▶ **Records to process**:
[Start of section]

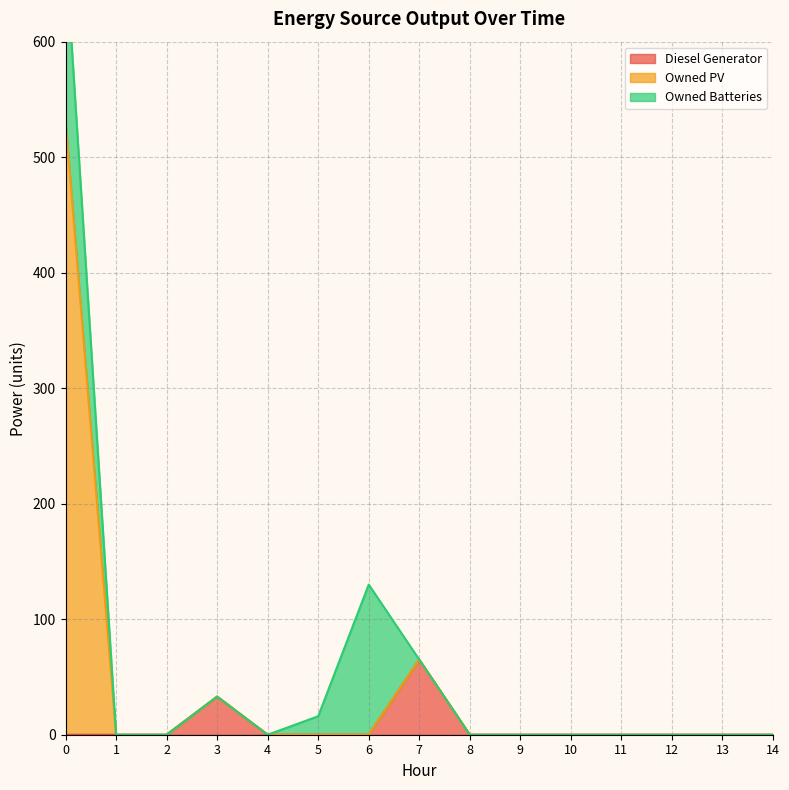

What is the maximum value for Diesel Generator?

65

[End of section]
[Start of section]

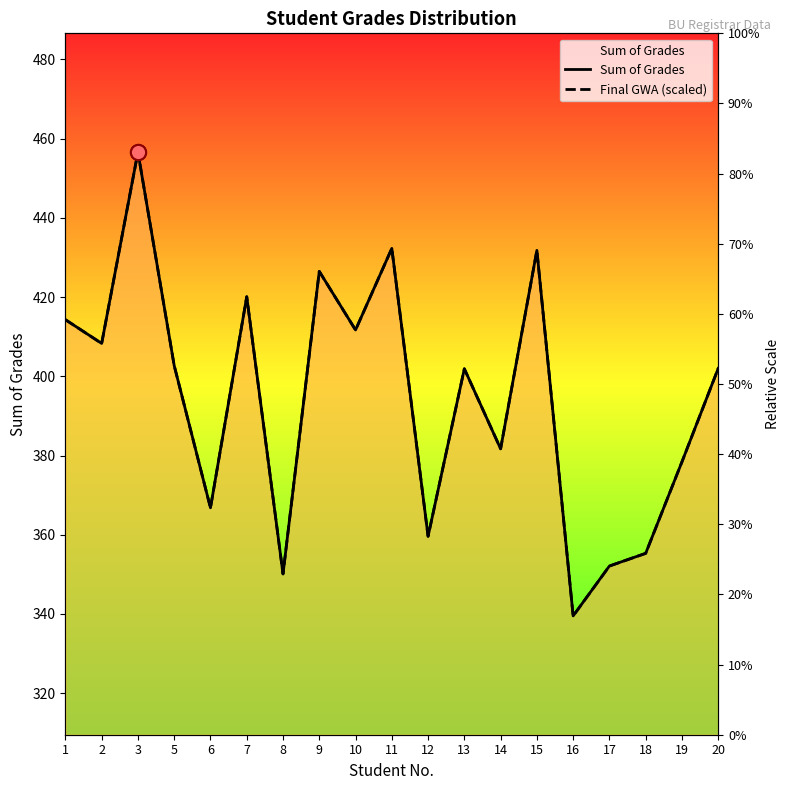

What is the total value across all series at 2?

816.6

[End of section]
[Start of section]

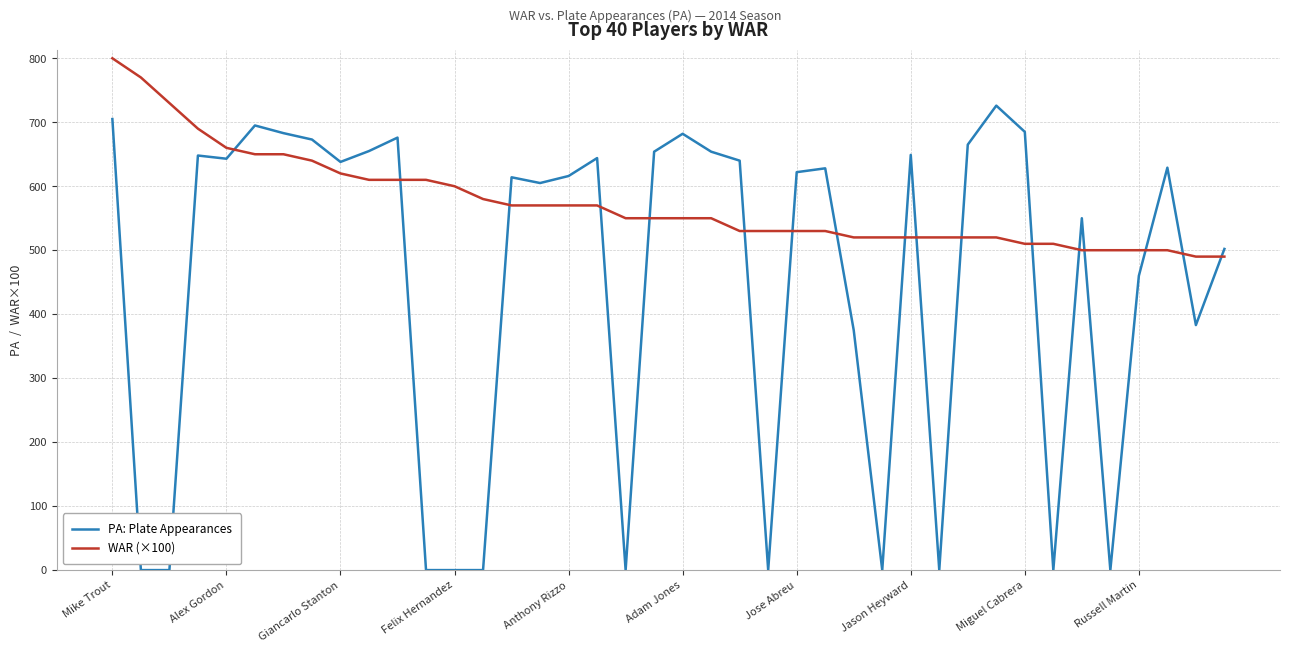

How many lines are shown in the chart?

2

[End of section]

Which lines in the three blocks above contain the word "What"? Copy each of them.

What is the maximum value for Diesel Generator?
What is the total value across all series at 2?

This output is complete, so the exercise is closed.